“It might be presumptuous in me, perhaps, to stand forward on such ground; but I, too, have seen something of life.”

“You! you!” said M'Caskey, with a most frank impertinence in his tone.

“Yes, sir, I, I,—Mr. Skeffington Darner, Her Majesty's Representative and Chargé d'Affaires at this Court.”

“Where the deuce was it I heard your name? Darner—Darner—Skeff—Skeffy—I think they called you? Who could it be that mentioned you?”

“Not impossibly the newspapers, though I suspect they did not employ the familiarity you speak of.”

“Well, Skeff, what's all this business we're bent on? What wildgoose chase are we after here?”

Darner was almost sick with indignation at the fellow's freedom; he nearly burst with the effort it cost him to repress his passion; but he remembered how poor Tony Butler's fate lay in the balance, and that if anything should retard his journey by even an hour, that one hour might decide his friend's destiny.
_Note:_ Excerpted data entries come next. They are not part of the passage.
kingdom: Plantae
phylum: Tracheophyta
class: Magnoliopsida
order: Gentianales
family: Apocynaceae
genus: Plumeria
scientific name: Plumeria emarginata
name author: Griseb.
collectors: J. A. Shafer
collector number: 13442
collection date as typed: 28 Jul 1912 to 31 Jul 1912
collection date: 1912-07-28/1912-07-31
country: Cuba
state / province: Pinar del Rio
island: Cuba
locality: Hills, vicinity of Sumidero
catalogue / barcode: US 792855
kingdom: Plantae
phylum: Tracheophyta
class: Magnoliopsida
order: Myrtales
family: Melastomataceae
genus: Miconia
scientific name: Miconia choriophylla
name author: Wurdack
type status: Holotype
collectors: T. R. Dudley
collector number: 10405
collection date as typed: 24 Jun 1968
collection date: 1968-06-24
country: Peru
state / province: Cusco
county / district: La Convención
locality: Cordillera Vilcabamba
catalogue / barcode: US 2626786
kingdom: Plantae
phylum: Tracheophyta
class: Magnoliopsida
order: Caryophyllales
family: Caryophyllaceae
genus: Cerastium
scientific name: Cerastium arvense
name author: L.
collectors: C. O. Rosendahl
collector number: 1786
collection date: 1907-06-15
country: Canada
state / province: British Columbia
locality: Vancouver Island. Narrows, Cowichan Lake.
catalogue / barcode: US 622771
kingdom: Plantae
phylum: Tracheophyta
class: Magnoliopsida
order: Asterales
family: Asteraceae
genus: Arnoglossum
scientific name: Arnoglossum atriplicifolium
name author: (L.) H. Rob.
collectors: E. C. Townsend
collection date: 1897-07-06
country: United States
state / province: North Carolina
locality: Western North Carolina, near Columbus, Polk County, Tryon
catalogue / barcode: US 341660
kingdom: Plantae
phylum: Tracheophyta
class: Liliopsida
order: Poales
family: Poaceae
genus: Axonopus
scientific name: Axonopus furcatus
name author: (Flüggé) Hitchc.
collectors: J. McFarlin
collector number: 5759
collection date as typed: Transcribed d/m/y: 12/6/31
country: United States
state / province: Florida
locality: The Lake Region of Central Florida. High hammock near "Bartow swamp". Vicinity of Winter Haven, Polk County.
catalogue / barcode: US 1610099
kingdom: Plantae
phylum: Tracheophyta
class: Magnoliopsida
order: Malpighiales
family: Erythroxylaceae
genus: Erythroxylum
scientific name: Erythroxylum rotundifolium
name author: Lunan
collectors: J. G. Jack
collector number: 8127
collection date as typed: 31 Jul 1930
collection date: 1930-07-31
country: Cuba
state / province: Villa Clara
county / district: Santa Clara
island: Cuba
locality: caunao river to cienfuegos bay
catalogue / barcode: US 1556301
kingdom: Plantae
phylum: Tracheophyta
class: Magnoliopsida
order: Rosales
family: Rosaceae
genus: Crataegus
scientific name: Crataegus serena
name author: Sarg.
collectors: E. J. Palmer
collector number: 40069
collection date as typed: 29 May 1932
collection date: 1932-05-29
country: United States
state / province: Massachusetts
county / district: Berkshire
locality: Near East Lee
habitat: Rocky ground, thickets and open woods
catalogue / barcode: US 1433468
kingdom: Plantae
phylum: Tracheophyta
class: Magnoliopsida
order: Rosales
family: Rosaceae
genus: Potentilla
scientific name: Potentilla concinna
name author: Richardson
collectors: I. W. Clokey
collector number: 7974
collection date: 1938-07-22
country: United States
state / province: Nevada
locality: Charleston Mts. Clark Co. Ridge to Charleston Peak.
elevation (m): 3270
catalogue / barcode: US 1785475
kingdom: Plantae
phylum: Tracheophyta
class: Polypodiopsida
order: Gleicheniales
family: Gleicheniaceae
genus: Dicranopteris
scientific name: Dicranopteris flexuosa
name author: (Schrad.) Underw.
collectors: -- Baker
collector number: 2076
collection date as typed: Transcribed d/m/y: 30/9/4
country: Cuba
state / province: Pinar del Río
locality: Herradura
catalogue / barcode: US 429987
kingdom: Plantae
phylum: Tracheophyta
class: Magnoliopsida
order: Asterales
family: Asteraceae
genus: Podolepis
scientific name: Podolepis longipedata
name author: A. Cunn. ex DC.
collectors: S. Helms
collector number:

“Might I take the liberty to observe, sir, that our acquaintance is of the very shortest; and until I shall desire, which I do not anticipate, the privilege of addressing you by your Christian name—”

“I am called Milo,” said M'Caskey; “but no man ever called me so but the late Duke of Wellington; and once, indeed, in a moment of enthusiasm, poor Byron.”

“I shall not imitate them, and I desire that you may know me as Mr. Damer.”